The Kentucky Democratic Senate primary to go up against Mitch McConnell was all about former fighter pilot Amy McGrath, who made a solid run at knocking off Andy Barr in Lexington in a 51-48% loss in 2018 and has spent the last 18 months girding up for taking on the Turtle. McGrath has acted all along like she had already won the primary and has a considerable war chest to prove it.
I say was because the primary, just ten days away now, is about to get competitive here in the home stretch.
Amy McGrath is a national Democratic icon for her bid to take out Mitch McConnell, the Republican Senate leader and reviled figure on the left, raising tens of millions of dollars to fuel her campaign.

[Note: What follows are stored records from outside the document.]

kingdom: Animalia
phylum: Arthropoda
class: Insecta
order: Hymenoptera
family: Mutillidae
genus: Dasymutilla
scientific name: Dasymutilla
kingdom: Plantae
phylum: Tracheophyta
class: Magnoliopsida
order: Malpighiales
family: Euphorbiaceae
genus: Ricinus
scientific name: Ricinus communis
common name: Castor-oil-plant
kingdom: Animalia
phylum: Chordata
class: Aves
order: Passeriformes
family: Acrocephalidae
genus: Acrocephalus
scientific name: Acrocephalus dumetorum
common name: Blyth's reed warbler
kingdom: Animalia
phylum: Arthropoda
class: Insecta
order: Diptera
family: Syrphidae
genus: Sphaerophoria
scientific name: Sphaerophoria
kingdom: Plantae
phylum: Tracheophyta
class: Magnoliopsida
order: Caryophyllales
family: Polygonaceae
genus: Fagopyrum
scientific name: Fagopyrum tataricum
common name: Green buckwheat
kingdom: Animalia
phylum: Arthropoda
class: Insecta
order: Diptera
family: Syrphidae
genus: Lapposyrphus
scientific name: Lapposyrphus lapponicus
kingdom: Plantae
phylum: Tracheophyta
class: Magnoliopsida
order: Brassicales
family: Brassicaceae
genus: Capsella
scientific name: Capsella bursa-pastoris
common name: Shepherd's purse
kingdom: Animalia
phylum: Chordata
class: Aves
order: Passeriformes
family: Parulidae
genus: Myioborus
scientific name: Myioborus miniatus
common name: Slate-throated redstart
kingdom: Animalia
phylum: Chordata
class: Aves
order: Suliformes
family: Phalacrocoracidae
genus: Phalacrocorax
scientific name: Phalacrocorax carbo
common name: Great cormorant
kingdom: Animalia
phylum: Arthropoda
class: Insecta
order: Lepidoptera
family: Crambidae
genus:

But McConnell isn't the opponent McGrath, a former fight pilot, is sweating most right now. Instead, it's her rival in the June 23 Democratic primary: Charles Booker, a state lawmaker who was virtually ignored for months but now has all the momentum in the closing days of the election.
Booker has been endorsed by Bernie Sanders, Alexandria Ocasio-Cortez and Kentucky’s two largest newspapers. And the recent protests over racial injustice and police misconduct in Louisville, Booker's hometown, has shined a spotlight on a candidate who otherwise might have been left in the wake of McGrath's television ad blitz.
McGrath is the favorite of the Senate Democrats’ campaign arm and many sitting senators, and it’s hard to imagine she could lose a primary in which she’s outspent her opponents combined by a nearly 30-1 margin through early June. But there are signs it's turning into a real race: Booker is panning McGrath as a bland national Democrat who is predictably tacking to the center, while McGrath is biting back at Booker, accusing him of talking a big game on health care and voting rights but not backing it up.
"I don't really know what position Amy McGrath takes because she goes back and forth on everything depending on what consultants seem to say,” Booker said in an interview. “I know that Kentuckians can smell BS from miles away.”
“I’m not, as Mr. Booker claims, 'a pro-Trump Democrat.' I’m pro-Kentucky and pro-America,” McGrath said, refuting her top opponent in a POLITICO interview after months of keeping her fire trained on McConnell.
McGrath's position as McConnell's leading challenger and the then-viral advertising for her failed 2018 House bid have made her a darling of Democratic small donors. As of early June, she had a staggering $19 million in cash on hand, more than McConnell's 2014 opponent, then-Secretary of State Alison Lundergan Grimes, spent for the entire election — and that's after already running more than $8 million in TV ads.
She's not just using that spending advantage to pummel voters with advertising. She's also touting her campaign’s high wages, generous health care and efforts to inform people about changes to voting amid the pandemic — contrasting herself with Booker and underdog Mike Broihier.
“It’s really disappointing that I’m the only candidate in the Democratic primary that has the integrity to lead on these issues within their own campaigns," she said.
But beneath her powerhouse fundraising, there are signs of struggles. McGrath had a bumpy rollout last year, saying in one of her first interviews that she would have supported Brett Kavanaugh’s Supreme Court nomination, only to reverse herself later that day. More recently, Republican governors and Cindy McCain, the late Sen. John McCain’s widow, condemned ads of hers using their images to attack McConnell.
And McGrath has few substantial in-state endorsements, while Booker has been endorsed by prominent Kentucky media and close to two-dozen elected officials.
“There's not a lot of enthusiasm for Amy among Democrats. Charles’ supporters are very enthusiastic,” said one prominent Kentucky Democrat, who requested anonymity to speak candidly.
Booker has taken the lead on Black Lives Matter issues in the state after the murder of Breonna Taylor at the hands of the LMPD while McGrath has been concentrating on McConnell, and the ground has absolutely shifted under her feet in the last three weeks.
The real question is who has the best shot at dethroning Mitch McConnell, when both of them are long shots at best?
My brain says McGrath can keep it close, but Booker would be an amazing shift. I just don't think he can beat Mitch.